Notes for the Record on “Music Goes ‘round,” at the Capitol, and Other Recent Arrivals. New York Times. February 22, 1936.
“If we really wanted to be nasty about it, we could say that this Farley-Riley sequence is the best thing in the new picture. At least it makes no pretense of being anything but a musical interlude dragged in by the scruff of its neck to illustrate the devastating effect upon the public of some anonymous young busybody’s question about the workings of a three-valve sax horn. Like the “March of Time,” it preserves in film the stark record of a social phenomenonin this case, the conversion of a song hit into a plague, like Japanese beetles or chain letters.”

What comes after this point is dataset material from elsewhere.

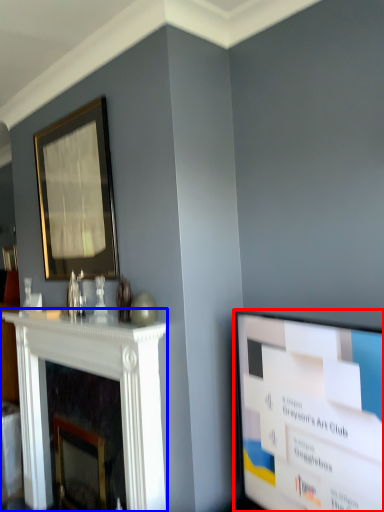
Question: Among these objects, which one is farthest to the camera, television (highlighted by a red box) or fireplace (highlighted by a blue box)?

Choices:
 (A) television
 (B) fireplace

Answer: (B)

Having lived in the deep South, which was only decades from the Civil War, as a child, I can attest to the authenticity of much of the film. The culture had not changed all that much except for the absence of slavery and the poverty left by the war. I love the film and the book . They speak to my6 heart because I recognize a part of myself in it. It’s sort of like when people say about Sarah Palin,”She’s like me.” You know what you feel even if you can’t quite put your finger on it.
HJS, thank you for posting this. I loved all the pictures that I had not seen before. Brought back a lot of memories.
I worked in Virginia with a woman from old Virginia stock. Her grandmother told her the story of her great-great grandmother who ran guns across Yankee lines on horseback. When challenged by Yankee pickets she galloped off. They fired, whether into the air or at her in vain is a fact lost to history. Her grandmother ended the story, dripping with indignation at the ungentlemanly Yankees, “... and her a mother!”